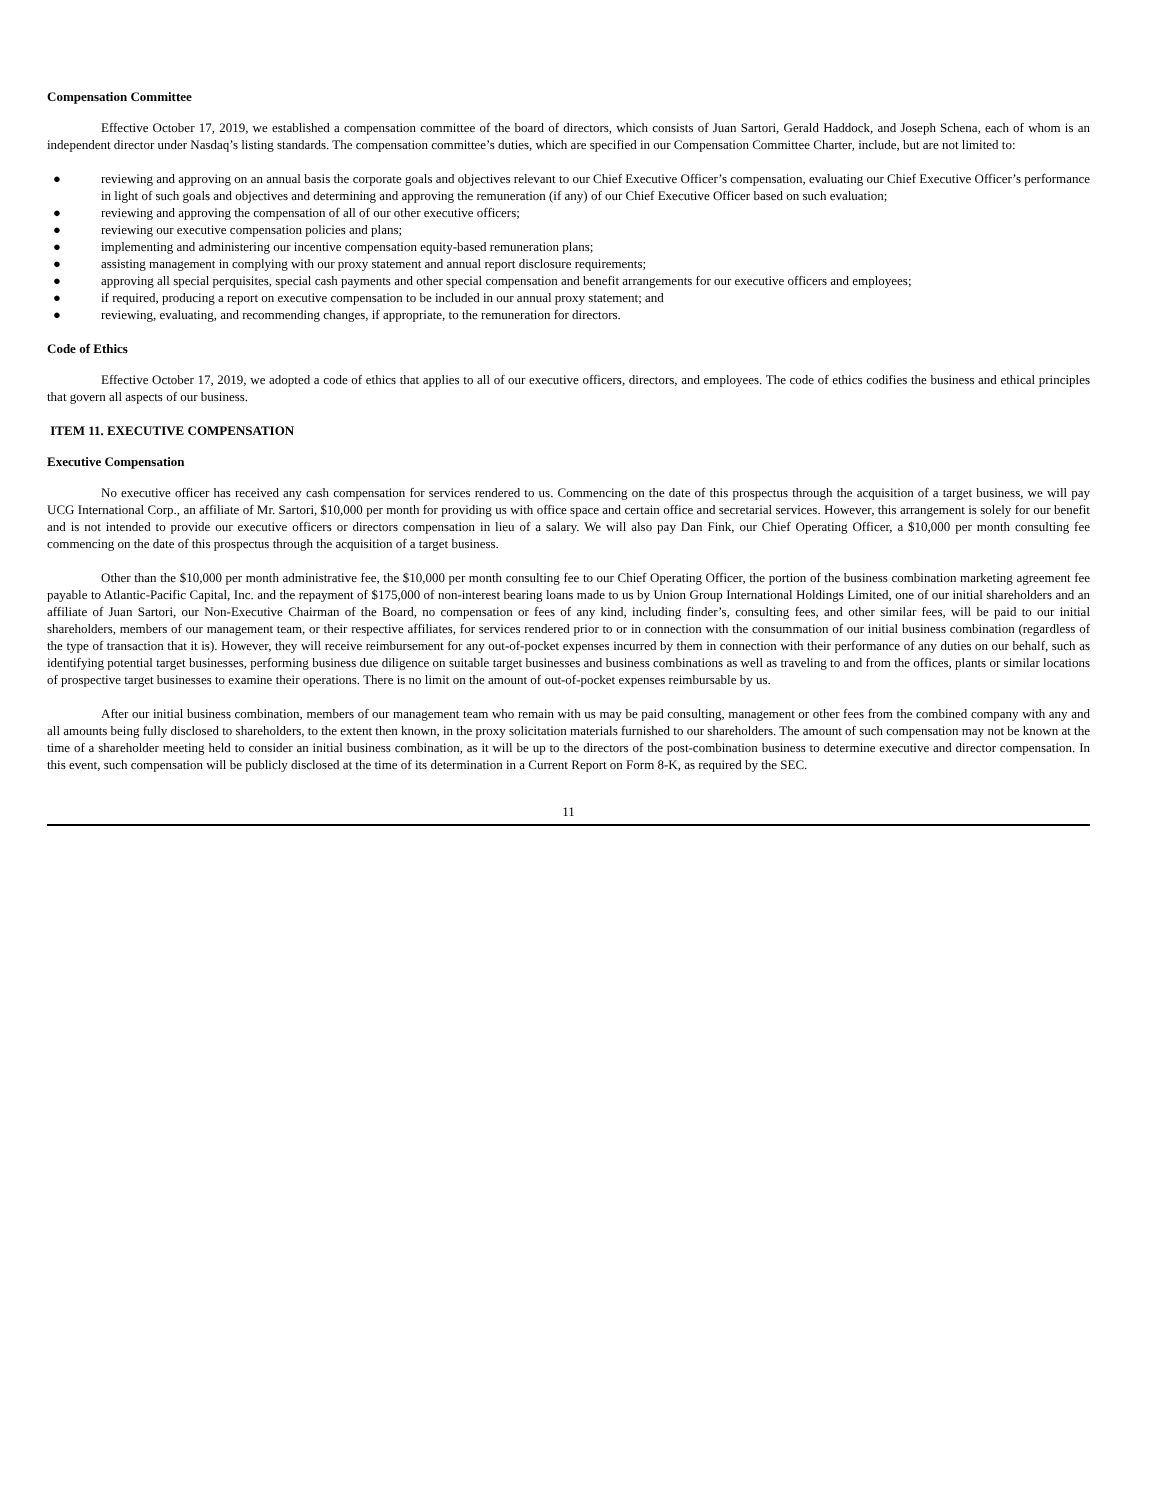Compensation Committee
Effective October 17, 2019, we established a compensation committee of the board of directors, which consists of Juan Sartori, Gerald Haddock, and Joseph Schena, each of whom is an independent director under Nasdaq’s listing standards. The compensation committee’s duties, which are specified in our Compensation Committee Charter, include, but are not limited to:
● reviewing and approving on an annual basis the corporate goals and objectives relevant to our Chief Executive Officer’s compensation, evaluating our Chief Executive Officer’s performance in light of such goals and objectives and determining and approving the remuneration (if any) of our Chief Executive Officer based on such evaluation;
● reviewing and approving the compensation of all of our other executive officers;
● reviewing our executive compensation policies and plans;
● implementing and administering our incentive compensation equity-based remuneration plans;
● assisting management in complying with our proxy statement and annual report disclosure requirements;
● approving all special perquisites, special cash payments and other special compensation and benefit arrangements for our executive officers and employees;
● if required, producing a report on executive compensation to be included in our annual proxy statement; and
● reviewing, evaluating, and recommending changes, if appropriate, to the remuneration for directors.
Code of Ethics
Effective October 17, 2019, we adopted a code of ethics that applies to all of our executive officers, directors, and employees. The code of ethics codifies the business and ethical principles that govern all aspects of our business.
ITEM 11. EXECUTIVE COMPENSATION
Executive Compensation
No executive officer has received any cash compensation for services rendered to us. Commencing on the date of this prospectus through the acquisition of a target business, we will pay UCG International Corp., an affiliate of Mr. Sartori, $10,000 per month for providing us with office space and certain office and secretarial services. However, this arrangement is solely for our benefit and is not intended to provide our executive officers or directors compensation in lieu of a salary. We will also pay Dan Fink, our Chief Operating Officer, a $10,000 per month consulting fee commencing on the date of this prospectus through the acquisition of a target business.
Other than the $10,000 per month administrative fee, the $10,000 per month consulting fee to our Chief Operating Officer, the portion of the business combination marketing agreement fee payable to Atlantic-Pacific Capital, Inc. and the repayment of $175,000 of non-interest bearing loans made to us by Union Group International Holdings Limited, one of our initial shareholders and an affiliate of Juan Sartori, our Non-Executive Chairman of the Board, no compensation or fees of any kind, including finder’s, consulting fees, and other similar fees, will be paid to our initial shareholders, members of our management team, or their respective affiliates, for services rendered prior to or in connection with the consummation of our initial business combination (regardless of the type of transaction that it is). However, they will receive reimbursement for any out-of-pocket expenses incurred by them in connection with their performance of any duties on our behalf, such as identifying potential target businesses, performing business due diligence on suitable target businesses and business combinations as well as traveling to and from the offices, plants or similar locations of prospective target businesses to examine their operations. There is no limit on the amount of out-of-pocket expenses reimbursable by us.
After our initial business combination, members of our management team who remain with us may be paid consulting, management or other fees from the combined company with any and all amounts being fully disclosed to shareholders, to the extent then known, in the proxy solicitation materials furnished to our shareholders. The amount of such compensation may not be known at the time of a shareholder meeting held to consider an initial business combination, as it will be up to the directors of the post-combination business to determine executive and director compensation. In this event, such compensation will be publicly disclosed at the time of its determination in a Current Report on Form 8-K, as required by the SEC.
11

TASK DESCRIPTION -> Gather each line from the listing above that holds "employees".

RESULT BELOW ->
● approving all special perquisites, special cash payments and other special compensation and benefit arrangements for our executive officers and employees;
Effective October 17, 2019, we adopted a code of ethics that applies to all of our executive officers, directors, and employees. The code of ethics codifies the business and ethical principles that govern all aspects of our business.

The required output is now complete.